Task details
Could you write out the data below again, switching every "pose" to "view" and changing nothing else? Leave the pictures out.

╔══

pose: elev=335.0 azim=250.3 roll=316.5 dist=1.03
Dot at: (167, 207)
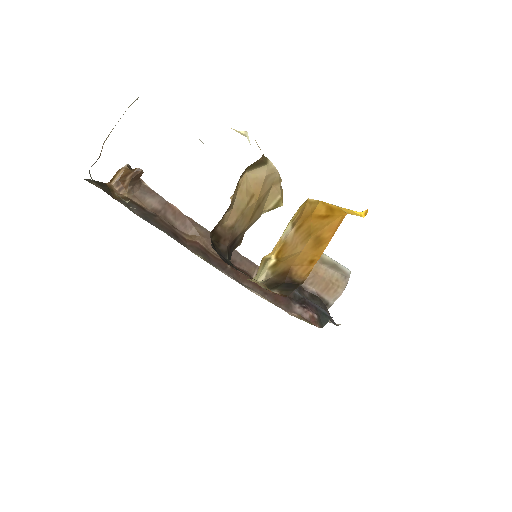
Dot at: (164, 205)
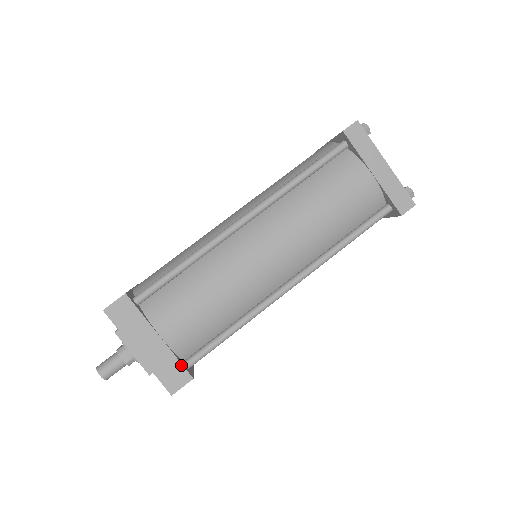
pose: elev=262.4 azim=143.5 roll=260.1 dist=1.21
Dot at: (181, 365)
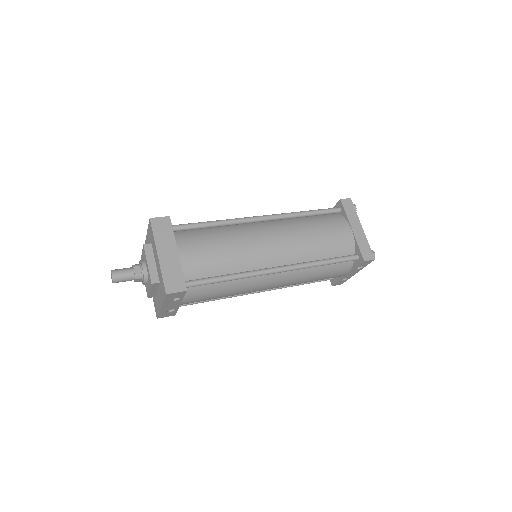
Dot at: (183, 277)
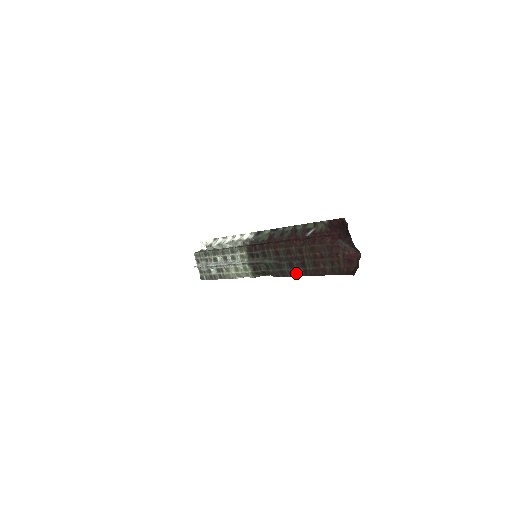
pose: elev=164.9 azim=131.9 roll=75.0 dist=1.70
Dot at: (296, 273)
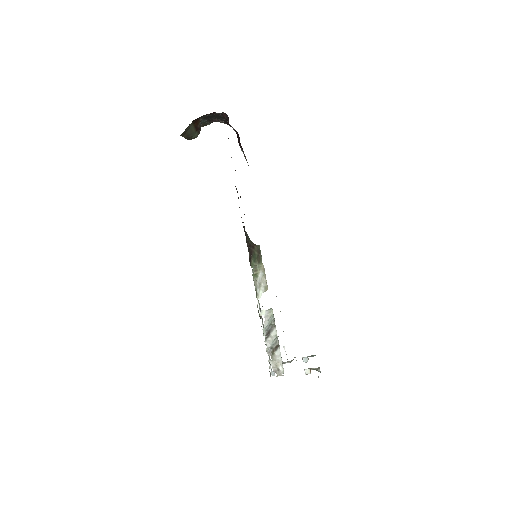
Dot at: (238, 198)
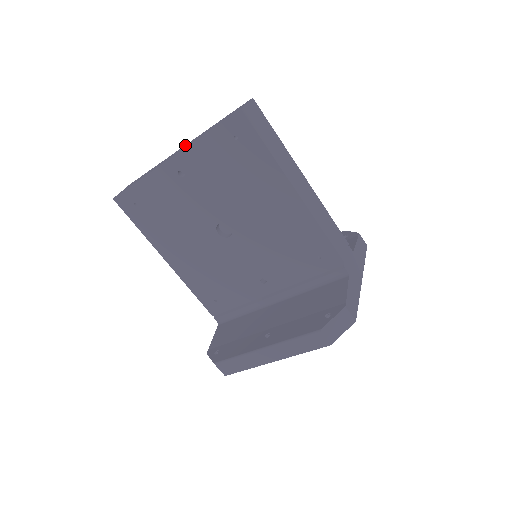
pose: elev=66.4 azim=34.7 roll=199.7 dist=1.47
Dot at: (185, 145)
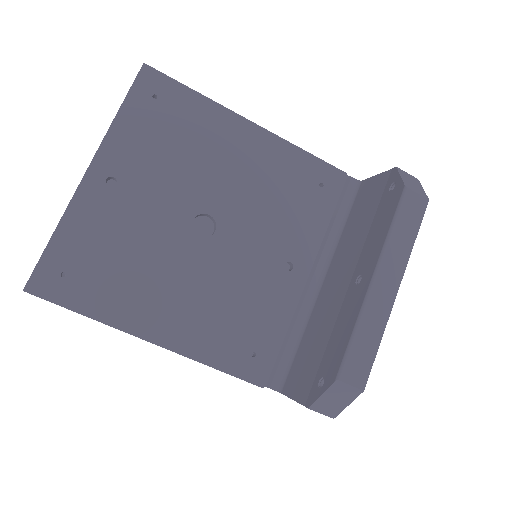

╚══

Solution to the exercise
view: elev=335.0 azim=250.3 roll=316.5 dist=1.03
Dot at: (167, 207)
Dot at: (164, 205)
view: elev=262.4 azim=143.5 roll=260.1 dist=1.21
Dot at: (181, 365)
Dot at: (183, 277)
view: elev=164.9 azim=131.9 roll=75.0 dist=1.70
Dot at: (296, 273)
Dot at: (238, 198)
view: elev=66.4 azim=34.7 roll=199.7 dist=1.47
Dot at: (185, 145)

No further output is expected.